Stored items

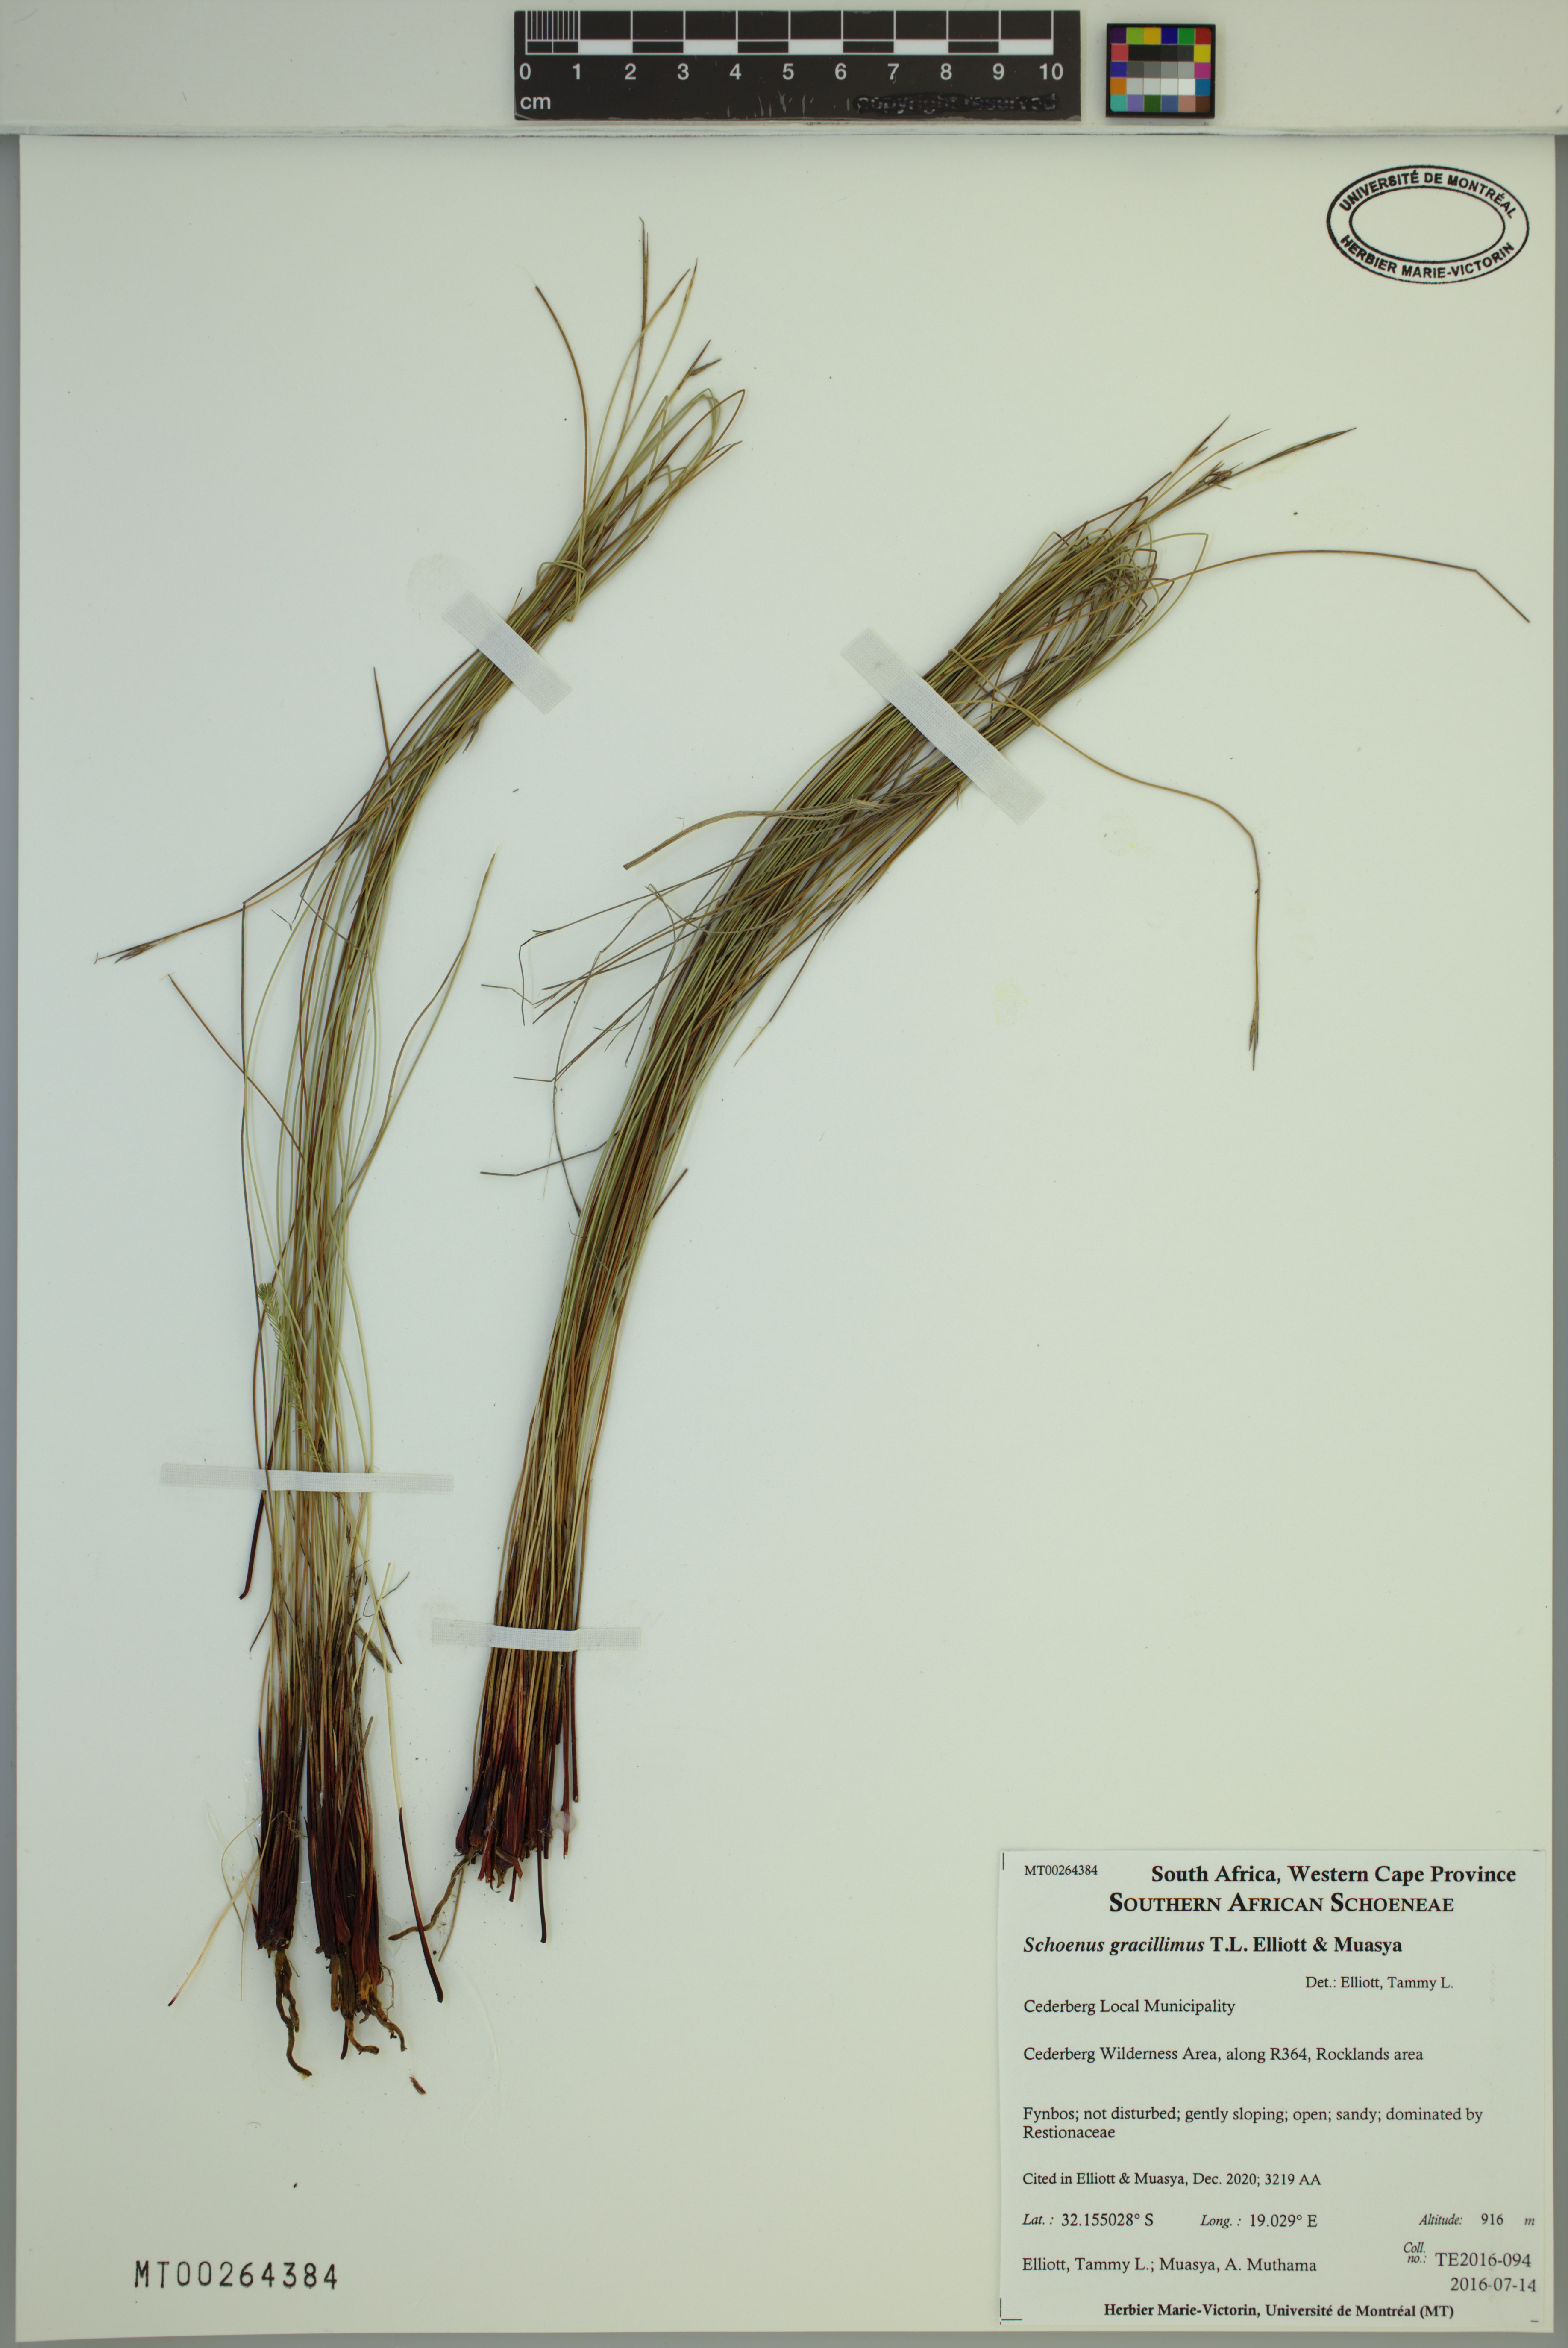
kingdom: Plantae
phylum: Tracheophyta
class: Liliopsida
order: Poales
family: Cyperaceae
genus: Schoenus
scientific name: Schoenus gracillimus
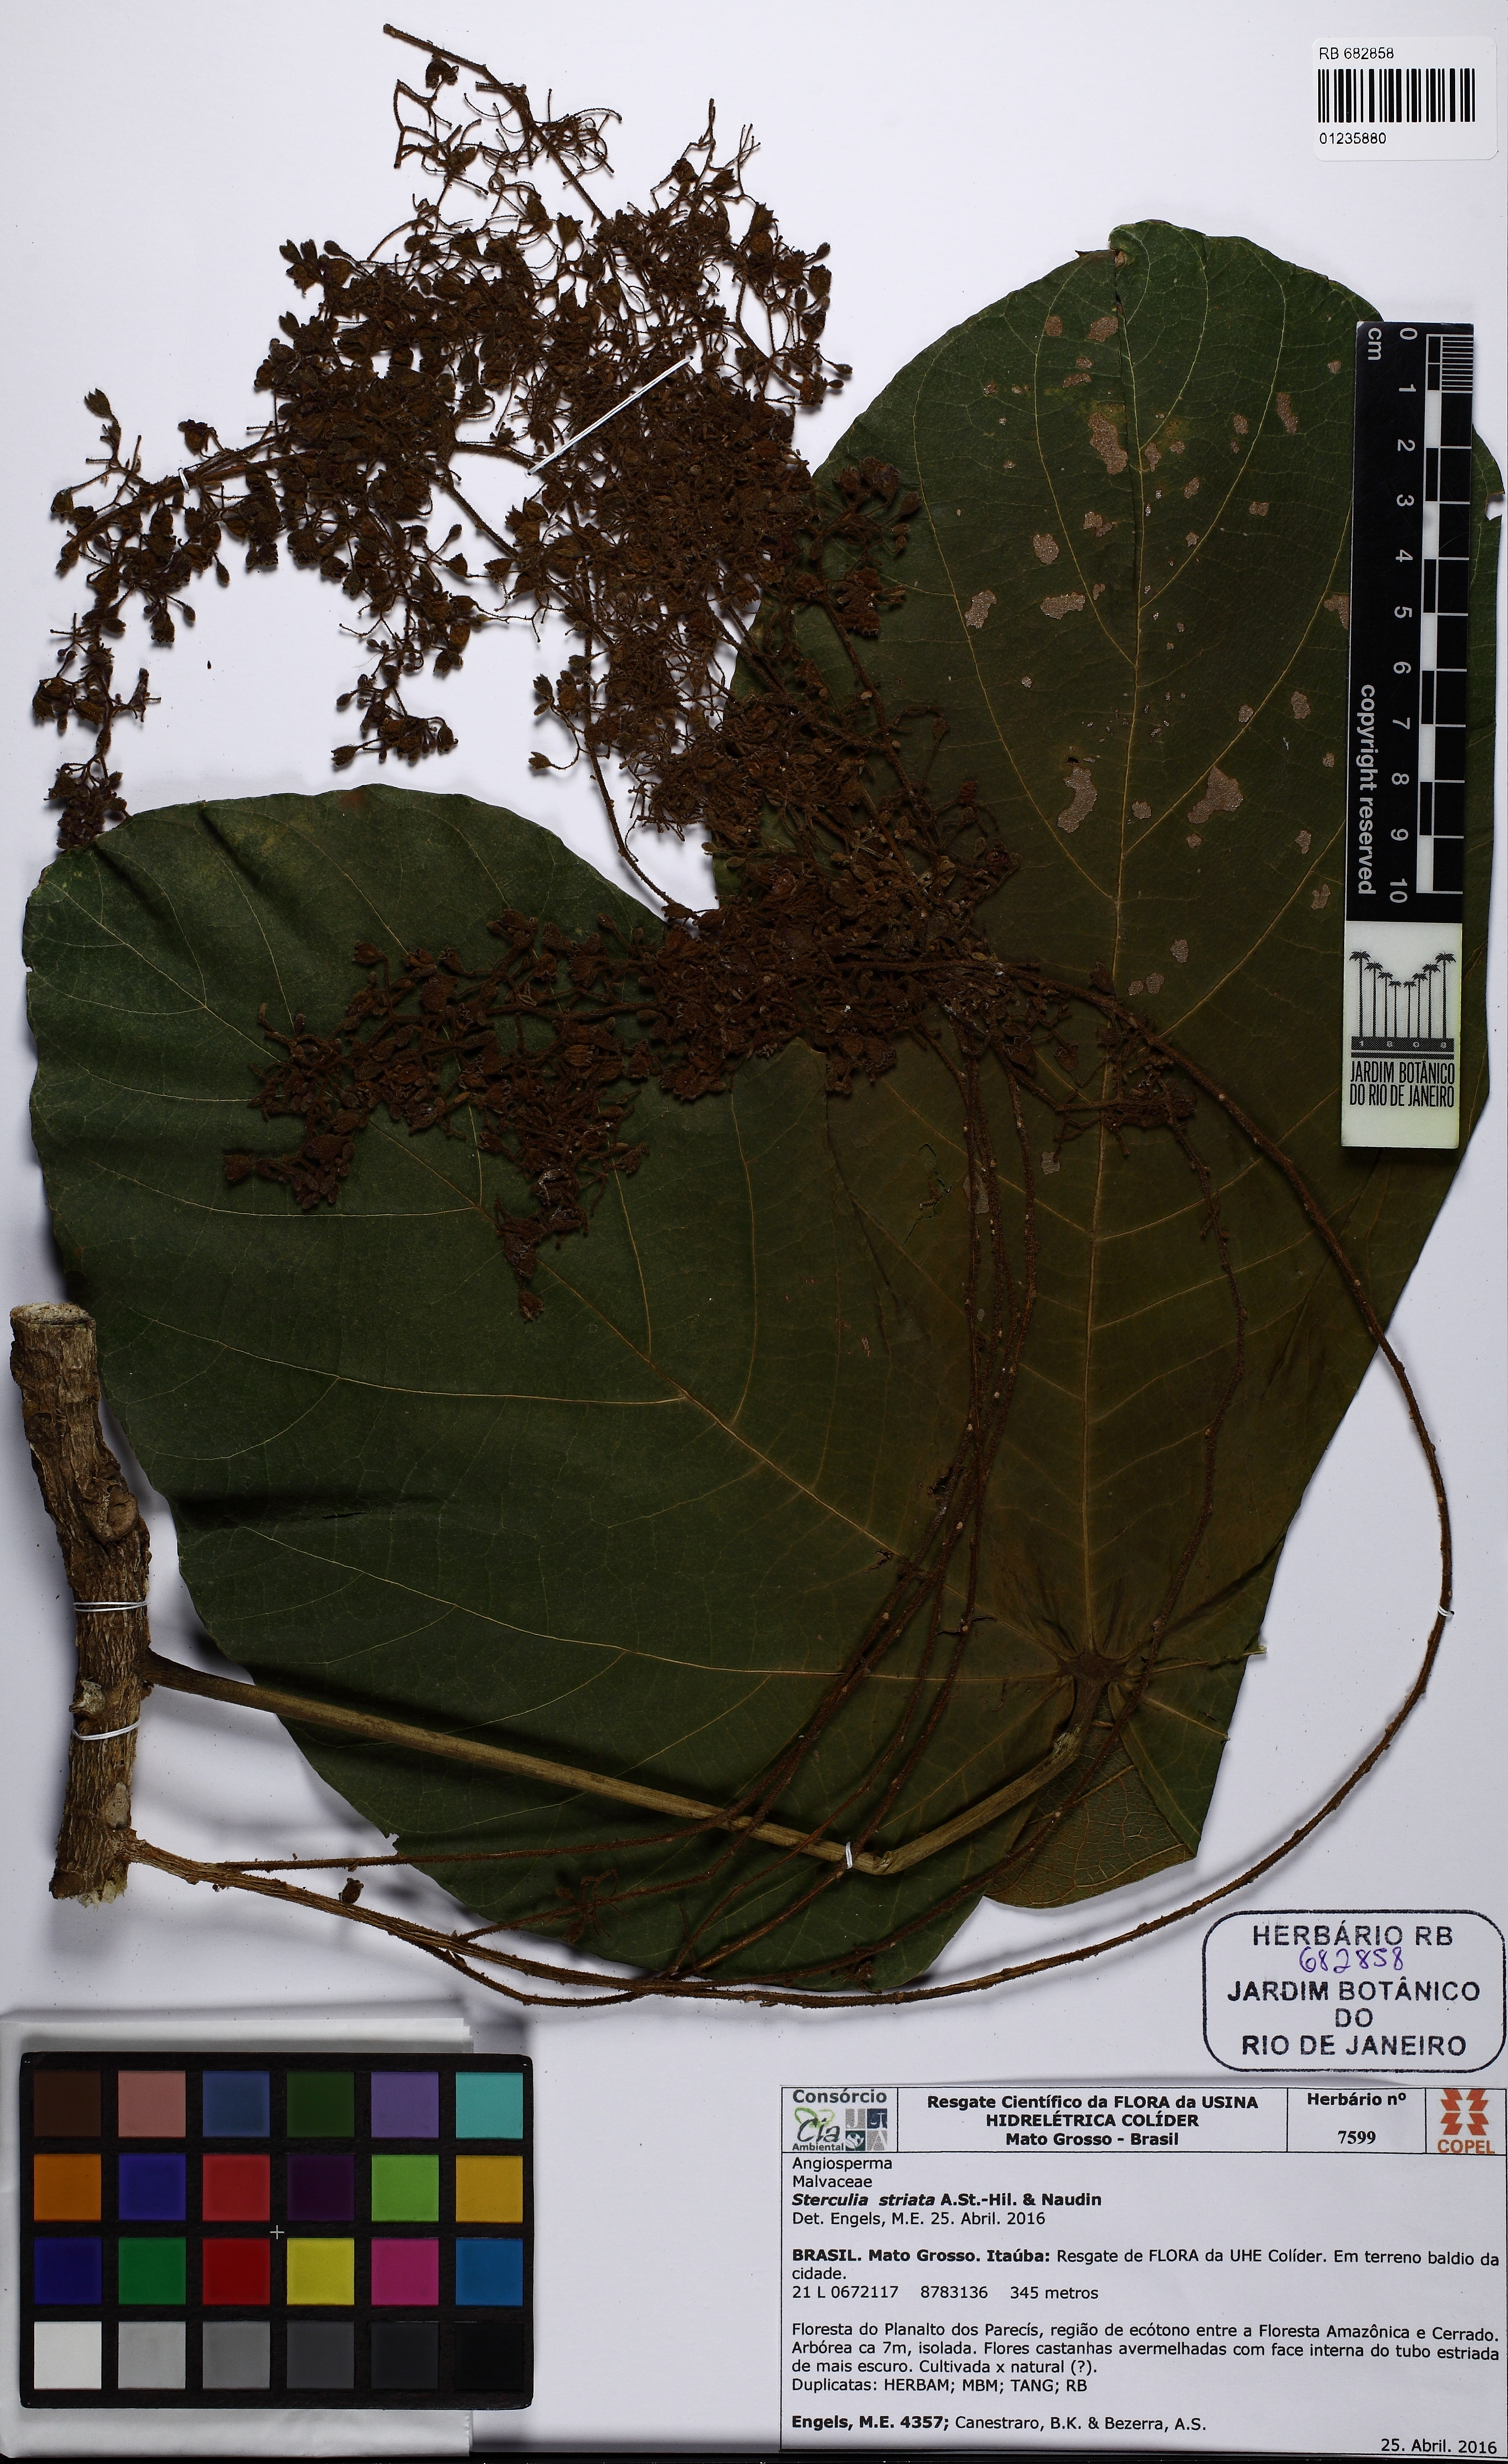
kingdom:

=== Your objective ===
Copy all of the lines above without any changes, and leave the pictures out of your copy.

=== Correct response ===
kingdom: Plantae
phylum: Tracheophyta
class: Liliopsida
order: Poales
family: Cyperaceae
genus: Schoenus
scientific name: Schoenus gracillimus
kingdom:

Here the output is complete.